» Text passage:

*** Begin section ***

Michelson Morley Revisited

Thorntone E. Murray

April 26, 2012

The 1905 Theory of Special Relativity is considered by many as the solution for the null result of the famous 1887 Michelson Morley interferometer experiment.

In the experiment a monochromatic light beam was split into two perpendicular light beams by a half silvered mirror. The two beams were projected onto separate light paths of equal length with reflectors at the end of each. The two reflected beams intersected at and were recombined by the half silvered mirror. The recombined light beam was examined for fringe; there was virtually none (<.02). This indicated that at the point of intersection the two beams were of the same frequency. Also, the light beams are in phase, that is the light waves in the light beams reunited crest to crest and trough to trough. The interferometer (instrument) was rotated for 360 degrees in its plane in increments. At each increment the examination of fringe yielded the same result. The procedure was repeated at various hours of the day and night as well as various times of the year. The result did not vary.

For this reexamination of the experiment the increment of the instrument is with one light path in the direction of motion and one light path perpendicular to the direction of motion only. An imaginary “Fringe >.02” indicator that illuminates if fringe exceeds that level is added to elucidate a fact. The indicator will not illuminate and absolutely does not influence the experiment.

Terms and Equations:

L’x length of the light path that is in the direction of motion in the moving frame

L’y length of the light path that is perpendicular to the direction of motion in the moving frame

L’o proper length of light paths

f frequency of the light in the light paths

c speed of light

l’x wavelength of the light in light path L’x

l’y wavelength of the light in light path L’y

l’o proper wave length of light in light paths L’x and L’y

t’ time in the moving frame

fl=c light frequency multiplied by the wavelength of the light equals the speed of light

L=ct length of the light path equals the speed of light multiplied by time for light to transit the light path

L=Lo(sqrt(1-v2/c2)) the length contraction equation

The Experiment:

Judged from within the moving frame in the laboratory

Observation: The imaginary “fringe >.02” indicator is not illuminated which verifies there is no fringe.

Conclusion: The absence of fringe was verification that the light waves in light paths L’x and L’y were of the same frequency and in phase with each other. It was also confirmation that the time for the light to transit light paths L’x and L’y was equal.

Calculations:

Equations: L=ct and L’y=Lo

L’y/t’=c substituted L with L’y, substituted t with t’ and solved for c

Lo/t’=c substituted L’y with Lo

Equations: fl=c and l’y=l’o

fl’y=c substituted l with l’y

fl’o=c substituted l’y with lo

Equations: L=ct and L’x=Lo

L’x/t’=c substituted L with L’x, substituted t with t’ and solved for c

Lo/t’=c substituted L’x with Lo

Equations: fl=c and l’x=l’o

fl’x=c substituted l with l’x

fl’o=c substituted l’x with lo

The moving frame judged from the rest frame

Observation: The imaginary “fringe >.02” indicator is not illuminated which verifies there is no fringe.

Conclusion: The absence of fringe was verification that the light waves in light paths L’x and L’y were of the same frequency and in phase with each other. It was also confirmation that the time for the light to transit light paths L’x and L’y was equal.

*** End section ***

» Given entries:

*** Begin section ***

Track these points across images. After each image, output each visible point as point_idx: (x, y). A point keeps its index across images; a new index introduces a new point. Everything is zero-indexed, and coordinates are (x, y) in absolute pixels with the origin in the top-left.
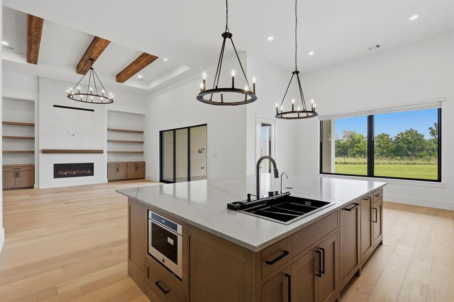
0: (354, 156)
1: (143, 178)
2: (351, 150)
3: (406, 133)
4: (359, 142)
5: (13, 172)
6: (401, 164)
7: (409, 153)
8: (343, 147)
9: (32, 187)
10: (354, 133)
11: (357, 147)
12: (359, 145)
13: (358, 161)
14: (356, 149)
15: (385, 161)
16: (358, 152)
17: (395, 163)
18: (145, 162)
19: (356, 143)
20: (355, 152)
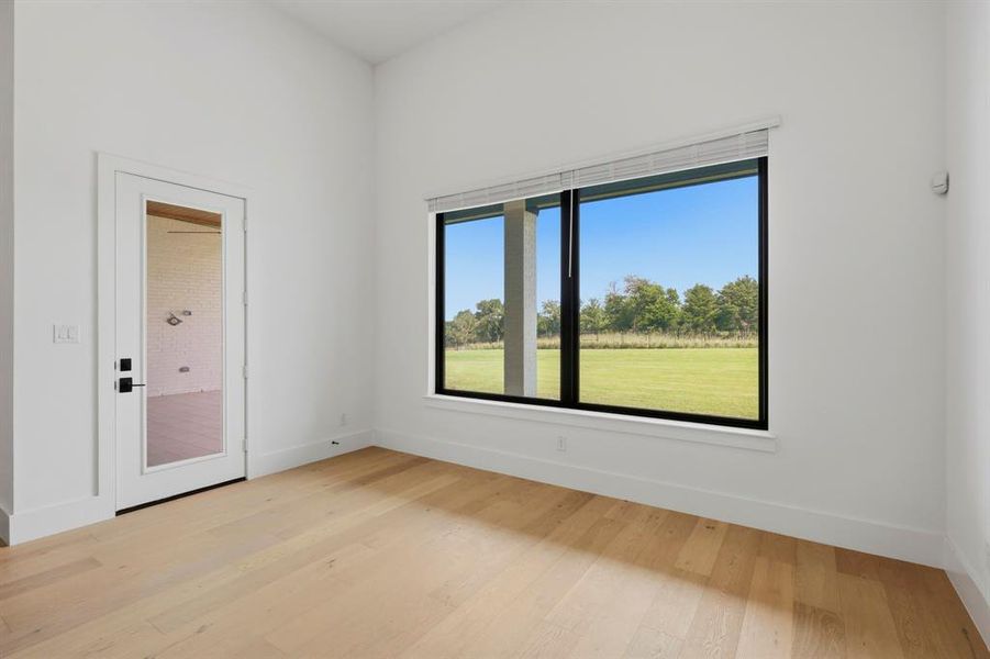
0: (643, 329)
2: (640, 317)
3: (738, 284)
4: (653, 302)
6: (726, 346)
7: (745, 324)
8: (624, 310)
10: (645, 283)
11: (650, 311)
12: (652, 307)
14: (648, 315)
15: (697, 340)
16: (652, 323)
17: (716, 346)
19: (647, 303)
20: (647, 323)
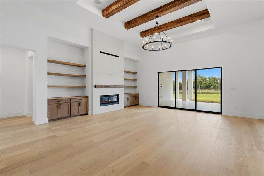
1: (138, 105)
5: (77, 103)
9: (87, 114)
13: (210, 92)
18: (139, 94)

*** End section ***

» Work request A:
According to the Michelson Morley text, what split the monochromatic light beam into two perpendicular beams?
» Work request B:
Transcribe the part of the Michelson Morley text that opens with the words containing "The 1905 Theory" and closes with "Morley interferometer experiment.".
» Work request C:
Go on with the Michelson Morley text, starting after its final sentence.

» Result A:
A half silvered mirror.

» Result B:
The 1905 Theory of Special Relativity is considered by many as the solution for the null result of the famous 1887 Michelson Morley interferometer experiment.

» Result C:
Calculations:

Equations: L=ct and L’y=Lo

L’y/t’=c substituted L with L’y substituted t with t’ and solved for c

Lo/t’=c substituted L’y with Lo

Equations: fl=c and l’y=l’o

fl’y=c substituted l with l’y

flo=c substituted l’y with lo

Equations: L=ct and L’x=Lo and L=Lo(sqrt(1-v2/c2))

L’x/t’=c substituted L with L’x and solved for c

Lo(sqrt(1-v2/c2))/t’<c substituted L’x with Lo(sqrt(1-v2/c2))

**L’x/t’<c Violation of the constancy of c**

NOTE: If and only if the relative velocity, v=0 then (sqrt(1-v2/c2))=1 and Lo(sqrt(1-v2/c2))=Lo and Lo(sqrt(1-v2/c2))/t’=c. If the value of v is 0<v<c then Lo(sqrt(1-v2/c2))<Lo thus Lo(sqrt(1-v2/c2))/t’<c which is in violation of the constancy of light speed.

Equations: fl=c and l’x=l’o

fl’x=c substituted l with l’x

flo(sqrt(1-v2/c2))<c substituted l’x with lo(sqrt(1-v2/c2))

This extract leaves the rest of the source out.